Lecture 12: Nonlinear least-squares

Author

Jamie Haddock

Nonlinear Least Squares

Just as with linear systems, we can sometimes fail to find an exact solution and need to find a least-squares solution, rootfinding problems can sometime fail to have an exact solution and we must turn instead to an optimization problem called nonlinear least-squares.

Nonlinear least squares

Definition: Nonlinear least-squares problem

Given a function \(\mathbf{f}(\mathbf{x})\) mapping from \(\mathbb{R}^n\) to \(\mathbb{R}^m\), the nonlinear least-squares problem is to find \(\mathbf{x} \in \mathbb{R}^n\) such that \(\|\mathbf{f}(\mathbf{x})\|_2\) is minimized.

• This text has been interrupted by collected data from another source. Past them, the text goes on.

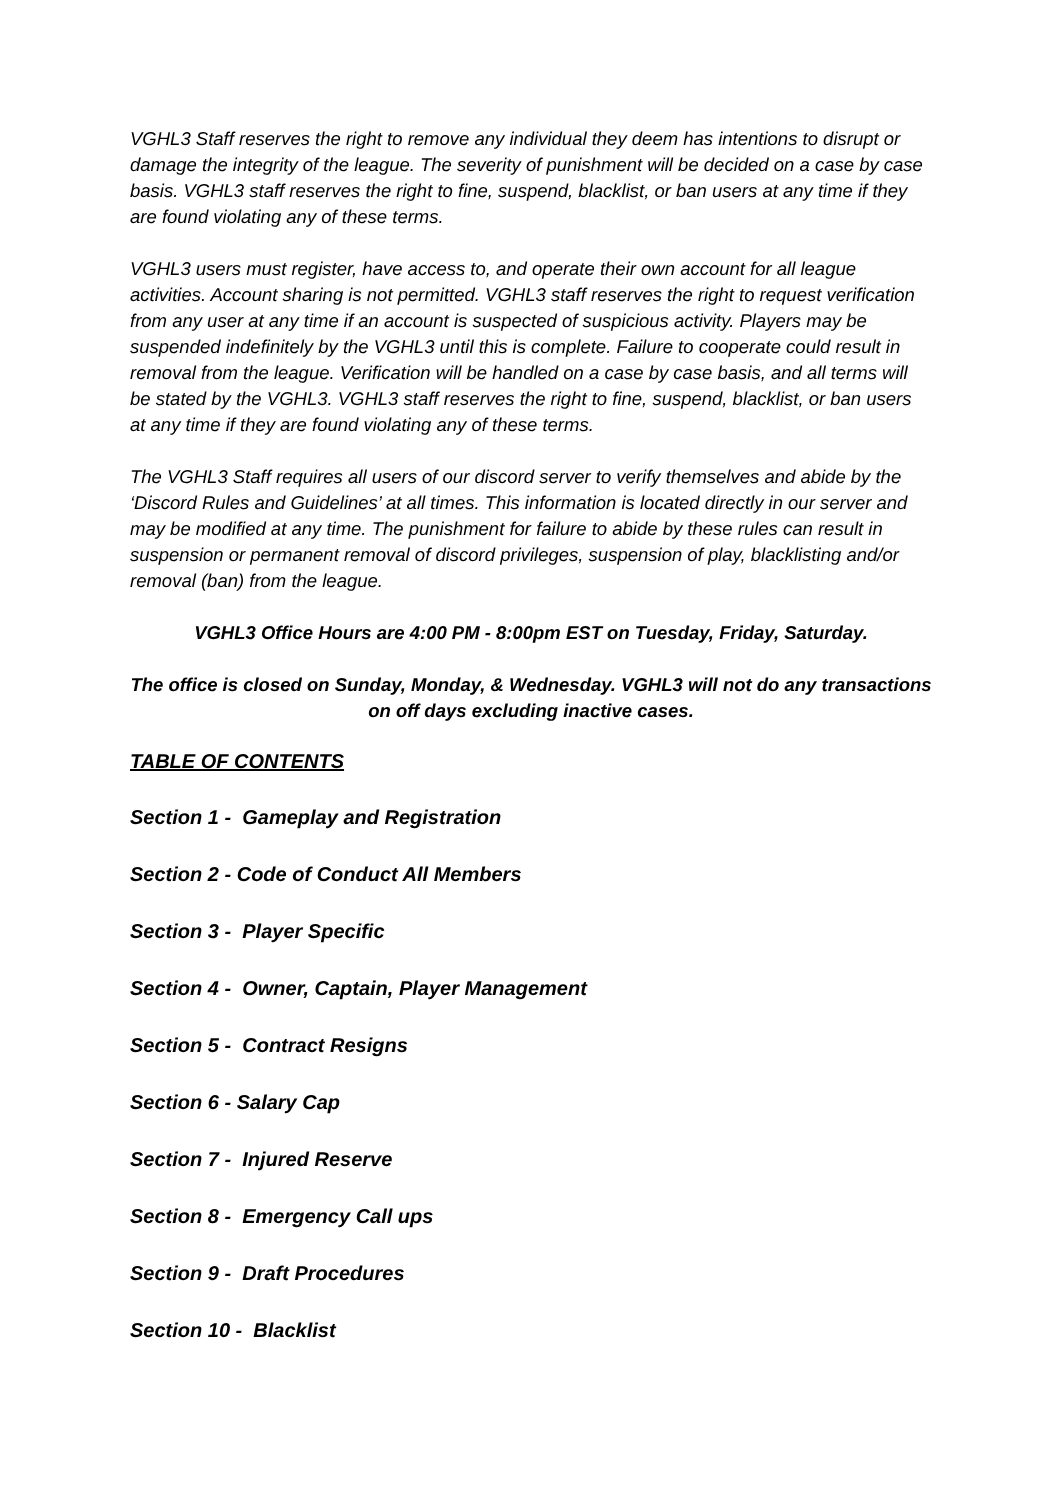VGHL3 Staff reserves the right to remove any individual they deem has intentions to disrupt or damage the integrity of the league. The severity of punishment will be decided on a case by case basis. VGHL3 staff reserves the right to fine, suspend, blacklist, or ban users at any time if they are found violating any of these terms.
VGHL3 users must register, have access to, and operate their own account for all league activities. Account sharing is not permitted. VGHL3 staff reserves the right to request verification from any user at any time if an account is suspected of suspicious activity. Players may be suspended indefinitely by the VGHL3 until this is complete. Failure to cooperate could result in removal from the league. Verification will be handled on a case by case basis, and all terms will be stated by the VGHL3. VGHL3 staff reserves the right to fine, suspend, blacklist, or ban users at any time if they are found violating any of these terms.
The VGHL3 Staff requires all users of our discord server to verify themselves and abide by the ‘Discord Rules and Guidelines’ at all times. This information is located directly in our server and may be modified at any time. The punishment for failure to abide by these rules can result in suspension or permanent removal of discord privileges, suspension of play, blacklisting and/or removal (ban) from the league.
VGHL3 Office Hours are 4:00 PM - 8:00pm EST on Tuesday, Friday, Saturday.
The office is closed on Sunday, Monday, & Wednesday. VGHL3 will not do any transactions on off days excluding inactive cases.
TABLE OF CONTENTS
Section 1 - Gameplay and Registration
Section 2 - Code of Conduct All Members
Section 3 - Player Specific
Section 4 - Owner, Captain, Player Management
Section 5 - Contract Resigns
Section 6 - Salary Cap
Section 7 - Injured Reserve
Section 8 - Emergency Call ups
Section 9 - Draft Procedures
Section 10 - Blacklist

This problem is equivalent to minimizing the square of the objective (since it is already positive) and so we may instead minimize the objective function \(\phi(\mathbf{x}) = \mathbf{f}(\mathbf{x})^\top \mathbf{f}(\mathbf{x})\).

Gauss-Newton method

Just as with the rootfinding problem, we may substitute a linear model function in place of \(\mathbf{f}\).

At estimate \(\mathbf{x}_k\), we define the linear model \[\mathbf{q}(\mathbf{x}) = \mathbf{f}(\mathbf{x}_k) + \mathbf{A}_k(\mathbf{x} - \mathbf{x}_k),\] where \(\mathbf{A}_k\) is the \(m \times n\) Jacobian matrix or an approximation of it using the techniques from Lecture 11.

In the rootfinding problem, we sought a next iterate that satisfied \(\mathbf{q}(\mathbf{x}_{k+1}) = \mathbf{0}\), but now we aim the define \(\mathbf{x}_{k+1}\) to be the value that minimizes \(\|\mathbf{q}(\mathbf{x})\|_2\). This defines the Gauss-Newton method.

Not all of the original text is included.